**ASSIGNMENT**
Print the data that follows exactly as it stands, from its first line through the line containing "nightstand: none [267,187,469,388]", and stop there.

**DATA FOR ANALYSIS**
━━━━━━━━

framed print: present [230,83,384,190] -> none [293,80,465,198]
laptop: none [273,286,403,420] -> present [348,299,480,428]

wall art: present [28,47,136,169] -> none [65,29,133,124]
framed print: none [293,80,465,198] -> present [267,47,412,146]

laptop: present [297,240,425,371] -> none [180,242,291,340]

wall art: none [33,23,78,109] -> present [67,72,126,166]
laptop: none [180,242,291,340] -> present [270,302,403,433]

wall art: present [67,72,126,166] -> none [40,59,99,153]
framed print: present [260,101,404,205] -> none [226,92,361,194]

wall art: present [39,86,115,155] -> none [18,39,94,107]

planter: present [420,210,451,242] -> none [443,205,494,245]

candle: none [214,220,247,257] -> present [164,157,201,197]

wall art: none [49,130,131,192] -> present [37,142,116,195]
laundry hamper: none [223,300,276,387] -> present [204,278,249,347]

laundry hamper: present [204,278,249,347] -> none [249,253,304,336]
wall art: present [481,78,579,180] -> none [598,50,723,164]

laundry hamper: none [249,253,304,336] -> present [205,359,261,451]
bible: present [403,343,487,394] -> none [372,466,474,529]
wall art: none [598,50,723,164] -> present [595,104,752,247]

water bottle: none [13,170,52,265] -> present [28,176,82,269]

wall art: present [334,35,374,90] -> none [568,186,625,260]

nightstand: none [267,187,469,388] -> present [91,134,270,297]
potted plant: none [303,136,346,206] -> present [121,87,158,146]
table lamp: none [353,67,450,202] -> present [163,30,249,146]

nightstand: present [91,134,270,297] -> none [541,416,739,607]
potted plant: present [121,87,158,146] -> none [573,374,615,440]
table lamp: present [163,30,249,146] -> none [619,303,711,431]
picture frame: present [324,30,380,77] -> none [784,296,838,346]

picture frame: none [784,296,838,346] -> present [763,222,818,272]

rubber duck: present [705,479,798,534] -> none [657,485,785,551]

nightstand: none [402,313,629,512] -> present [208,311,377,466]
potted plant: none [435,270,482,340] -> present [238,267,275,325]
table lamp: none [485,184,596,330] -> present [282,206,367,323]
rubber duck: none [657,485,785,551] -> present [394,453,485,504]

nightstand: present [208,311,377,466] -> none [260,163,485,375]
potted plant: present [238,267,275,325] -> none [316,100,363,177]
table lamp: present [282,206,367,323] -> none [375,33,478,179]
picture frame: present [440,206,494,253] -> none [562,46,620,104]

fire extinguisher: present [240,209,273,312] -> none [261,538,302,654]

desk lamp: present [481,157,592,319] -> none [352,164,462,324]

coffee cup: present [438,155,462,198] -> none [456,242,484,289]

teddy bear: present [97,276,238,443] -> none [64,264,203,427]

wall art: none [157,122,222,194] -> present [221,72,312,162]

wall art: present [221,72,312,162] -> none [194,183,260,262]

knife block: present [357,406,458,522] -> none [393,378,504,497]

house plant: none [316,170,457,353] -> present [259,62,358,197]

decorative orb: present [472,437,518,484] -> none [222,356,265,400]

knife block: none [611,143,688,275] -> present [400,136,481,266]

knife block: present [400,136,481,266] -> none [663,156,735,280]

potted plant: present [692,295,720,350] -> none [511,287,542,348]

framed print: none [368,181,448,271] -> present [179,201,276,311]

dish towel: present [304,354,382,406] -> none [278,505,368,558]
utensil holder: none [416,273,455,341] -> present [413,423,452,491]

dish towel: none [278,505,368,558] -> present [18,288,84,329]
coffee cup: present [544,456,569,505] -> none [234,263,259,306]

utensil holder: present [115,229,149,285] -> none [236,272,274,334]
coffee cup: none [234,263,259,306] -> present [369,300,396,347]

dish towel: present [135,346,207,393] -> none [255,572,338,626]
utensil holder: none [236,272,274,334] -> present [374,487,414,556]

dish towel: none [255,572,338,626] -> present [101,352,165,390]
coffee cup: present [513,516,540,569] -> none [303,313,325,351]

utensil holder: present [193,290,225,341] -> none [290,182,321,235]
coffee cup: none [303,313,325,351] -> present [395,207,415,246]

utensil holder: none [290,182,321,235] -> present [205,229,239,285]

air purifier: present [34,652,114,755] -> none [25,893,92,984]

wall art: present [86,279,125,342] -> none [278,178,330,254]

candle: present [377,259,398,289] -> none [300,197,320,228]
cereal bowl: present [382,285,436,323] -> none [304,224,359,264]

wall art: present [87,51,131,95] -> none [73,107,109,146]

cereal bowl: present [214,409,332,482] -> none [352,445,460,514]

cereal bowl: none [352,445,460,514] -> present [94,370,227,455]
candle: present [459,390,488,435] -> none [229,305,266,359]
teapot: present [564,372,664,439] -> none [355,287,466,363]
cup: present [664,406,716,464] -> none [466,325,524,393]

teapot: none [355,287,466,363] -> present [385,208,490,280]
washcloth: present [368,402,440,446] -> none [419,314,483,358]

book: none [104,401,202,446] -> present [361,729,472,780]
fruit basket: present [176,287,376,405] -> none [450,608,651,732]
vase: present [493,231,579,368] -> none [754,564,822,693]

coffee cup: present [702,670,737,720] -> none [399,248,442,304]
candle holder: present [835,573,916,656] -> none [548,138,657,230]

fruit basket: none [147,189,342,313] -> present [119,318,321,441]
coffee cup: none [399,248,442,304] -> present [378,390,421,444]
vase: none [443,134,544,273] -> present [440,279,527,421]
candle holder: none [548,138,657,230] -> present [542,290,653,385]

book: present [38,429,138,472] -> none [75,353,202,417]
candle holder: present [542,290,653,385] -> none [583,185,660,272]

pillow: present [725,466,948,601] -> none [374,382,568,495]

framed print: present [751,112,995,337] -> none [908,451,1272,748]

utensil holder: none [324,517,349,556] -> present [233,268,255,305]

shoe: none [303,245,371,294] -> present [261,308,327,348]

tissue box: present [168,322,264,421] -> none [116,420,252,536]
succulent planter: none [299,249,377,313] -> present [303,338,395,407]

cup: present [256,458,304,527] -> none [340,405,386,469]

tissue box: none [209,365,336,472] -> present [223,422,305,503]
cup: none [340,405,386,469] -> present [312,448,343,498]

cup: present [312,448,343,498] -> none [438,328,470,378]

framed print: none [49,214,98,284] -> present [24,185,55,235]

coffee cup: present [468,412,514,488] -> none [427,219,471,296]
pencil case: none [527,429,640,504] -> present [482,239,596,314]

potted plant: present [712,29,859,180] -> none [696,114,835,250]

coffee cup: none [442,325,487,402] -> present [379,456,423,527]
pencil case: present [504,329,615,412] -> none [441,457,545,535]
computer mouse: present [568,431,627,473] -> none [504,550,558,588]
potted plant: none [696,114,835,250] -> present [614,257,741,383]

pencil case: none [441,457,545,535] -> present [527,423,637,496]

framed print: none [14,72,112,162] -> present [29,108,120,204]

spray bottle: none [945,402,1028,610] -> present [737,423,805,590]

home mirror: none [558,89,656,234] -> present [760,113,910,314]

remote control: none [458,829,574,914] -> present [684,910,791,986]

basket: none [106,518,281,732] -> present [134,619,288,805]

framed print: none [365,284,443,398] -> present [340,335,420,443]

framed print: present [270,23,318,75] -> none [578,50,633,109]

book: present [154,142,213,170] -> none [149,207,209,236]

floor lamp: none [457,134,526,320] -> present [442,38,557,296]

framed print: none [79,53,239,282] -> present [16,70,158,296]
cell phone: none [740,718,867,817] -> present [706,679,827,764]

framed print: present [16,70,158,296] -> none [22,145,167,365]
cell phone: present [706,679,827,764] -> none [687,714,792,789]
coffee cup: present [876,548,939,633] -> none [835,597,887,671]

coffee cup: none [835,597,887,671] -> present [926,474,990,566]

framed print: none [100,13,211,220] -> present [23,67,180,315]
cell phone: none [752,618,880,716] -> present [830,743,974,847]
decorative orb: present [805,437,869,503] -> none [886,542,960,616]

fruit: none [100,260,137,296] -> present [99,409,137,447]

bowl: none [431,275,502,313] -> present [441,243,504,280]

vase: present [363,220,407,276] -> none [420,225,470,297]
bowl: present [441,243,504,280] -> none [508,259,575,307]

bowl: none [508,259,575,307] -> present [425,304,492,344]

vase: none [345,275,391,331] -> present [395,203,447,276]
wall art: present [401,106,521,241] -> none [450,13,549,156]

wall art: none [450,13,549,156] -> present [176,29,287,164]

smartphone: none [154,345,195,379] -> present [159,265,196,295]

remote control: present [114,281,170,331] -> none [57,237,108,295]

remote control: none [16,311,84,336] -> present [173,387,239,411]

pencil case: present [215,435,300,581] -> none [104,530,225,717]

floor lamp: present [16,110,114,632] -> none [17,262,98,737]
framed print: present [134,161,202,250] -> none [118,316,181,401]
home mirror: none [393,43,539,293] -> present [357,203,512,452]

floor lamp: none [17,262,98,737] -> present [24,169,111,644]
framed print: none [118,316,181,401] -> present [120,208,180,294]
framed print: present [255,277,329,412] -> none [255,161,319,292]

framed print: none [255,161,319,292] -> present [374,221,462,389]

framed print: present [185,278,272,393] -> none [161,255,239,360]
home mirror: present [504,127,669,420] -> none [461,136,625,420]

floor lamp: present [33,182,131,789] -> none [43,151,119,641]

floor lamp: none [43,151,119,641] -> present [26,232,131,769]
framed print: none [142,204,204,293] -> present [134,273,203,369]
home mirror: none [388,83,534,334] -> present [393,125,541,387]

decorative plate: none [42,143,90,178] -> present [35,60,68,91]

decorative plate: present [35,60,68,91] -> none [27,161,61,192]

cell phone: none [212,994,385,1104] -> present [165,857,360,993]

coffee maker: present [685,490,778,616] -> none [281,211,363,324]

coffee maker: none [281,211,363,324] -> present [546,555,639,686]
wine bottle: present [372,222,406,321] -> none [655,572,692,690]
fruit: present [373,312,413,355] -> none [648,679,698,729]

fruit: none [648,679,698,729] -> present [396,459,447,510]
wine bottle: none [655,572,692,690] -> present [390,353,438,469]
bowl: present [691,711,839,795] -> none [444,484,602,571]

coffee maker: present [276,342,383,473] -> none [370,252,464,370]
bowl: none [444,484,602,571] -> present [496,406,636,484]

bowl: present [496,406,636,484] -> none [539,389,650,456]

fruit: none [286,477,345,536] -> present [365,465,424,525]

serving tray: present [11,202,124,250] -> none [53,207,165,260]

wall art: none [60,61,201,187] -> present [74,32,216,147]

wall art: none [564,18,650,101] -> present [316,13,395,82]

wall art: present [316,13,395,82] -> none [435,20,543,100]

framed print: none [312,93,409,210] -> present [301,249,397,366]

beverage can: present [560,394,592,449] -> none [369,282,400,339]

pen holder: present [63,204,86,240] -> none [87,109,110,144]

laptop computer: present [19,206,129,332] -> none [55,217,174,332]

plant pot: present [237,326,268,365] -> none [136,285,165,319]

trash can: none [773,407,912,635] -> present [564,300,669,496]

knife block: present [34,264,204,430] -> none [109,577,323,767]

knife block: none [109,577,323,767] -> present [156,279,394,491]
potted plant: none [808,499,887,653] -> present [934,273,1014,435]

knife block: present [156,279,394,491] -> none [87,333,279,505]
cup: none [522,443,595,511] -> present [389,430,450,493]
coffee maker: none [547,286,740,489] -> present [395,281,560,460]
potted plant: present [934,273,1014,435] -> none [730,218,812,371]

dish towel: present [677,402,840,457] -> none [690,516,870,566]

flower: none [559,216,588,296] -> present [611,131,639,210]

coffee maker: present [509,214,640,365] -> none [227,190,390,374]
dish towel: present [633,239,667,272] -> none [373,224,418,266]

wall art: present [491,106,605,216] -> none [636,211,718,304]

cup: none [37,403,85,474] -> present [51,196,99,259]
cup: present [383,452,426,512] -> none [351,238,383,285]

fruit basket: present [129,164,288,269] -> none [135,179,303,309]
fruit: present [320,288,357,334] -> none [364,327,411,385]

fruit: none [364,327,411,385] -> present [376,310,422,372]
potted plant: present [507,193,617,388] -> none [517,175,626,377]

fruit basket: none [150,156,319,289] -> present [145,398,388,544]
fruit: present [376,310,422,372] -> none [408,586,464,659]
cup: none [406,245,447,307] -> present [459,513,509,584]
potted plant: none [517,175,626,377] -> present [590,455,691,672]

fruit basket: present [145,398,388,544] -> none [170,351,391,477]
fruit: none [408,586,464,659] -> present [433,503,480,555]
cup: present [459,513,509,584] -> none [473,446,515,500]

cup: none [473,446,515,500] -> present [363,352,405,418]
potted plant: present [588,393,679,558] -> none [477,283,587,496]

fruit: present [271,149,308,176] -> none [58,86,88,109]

━━━━━━━━

**EXERCISE SOLUTION**
framed print: present [230,83,384,190] -> none [293,80,465,198]
laptop: none [273,286,403,420] -> present [348,299,480,428]

wall art: present [28,47,136,169] -> none [65,29,133,124]
framed print: none [293,80,465,198] -> present [267,47,412,146]

laptop: present [297,240,425,371] -> none [180,242,291,340]

wall art: none [33,23,78,109] -> present [67,72,126,166]
laptop: none [180,242,291,340] -> present [270,302,403,433]

wall art: present [67,72,126,166] -> none [40,59,99,153]
framed print: present [260,101,404,205] -> none [226,92,361,194]

wall art: present [39,86,115,155] -> none [18,39,94,107]

planter: present [420,210,451,242] -> none [443,205,494,245]

candle: none [214,220,247,257] -> present [164,157,201,197]

wall art: none [49,130,131,192] -> present [37,142,116,195]
laundry hamper: none [223,300,276,387] -> present [204,278,249,347]

laundry hamper: present [204,278,249,347] -> none [249,253,304,336]
wall art: present [481,78,579,180] -> none [598,50,723,164]

laundry hamper: none [249,253,304,336] -> present [205,359,261,451]
bible: present [403,343,487,394] -> none [372,466,474,529]
wall art: none [598,50,723,164] -> present [595,104,752,247]

water bottle: none [13,170,52,265] -> present [28,176,82,269]

wall art: present [334,35,374,90] -> none [568,186,625,260]

nightstand: none [267,187,469,388] -> present [91,134,270,297]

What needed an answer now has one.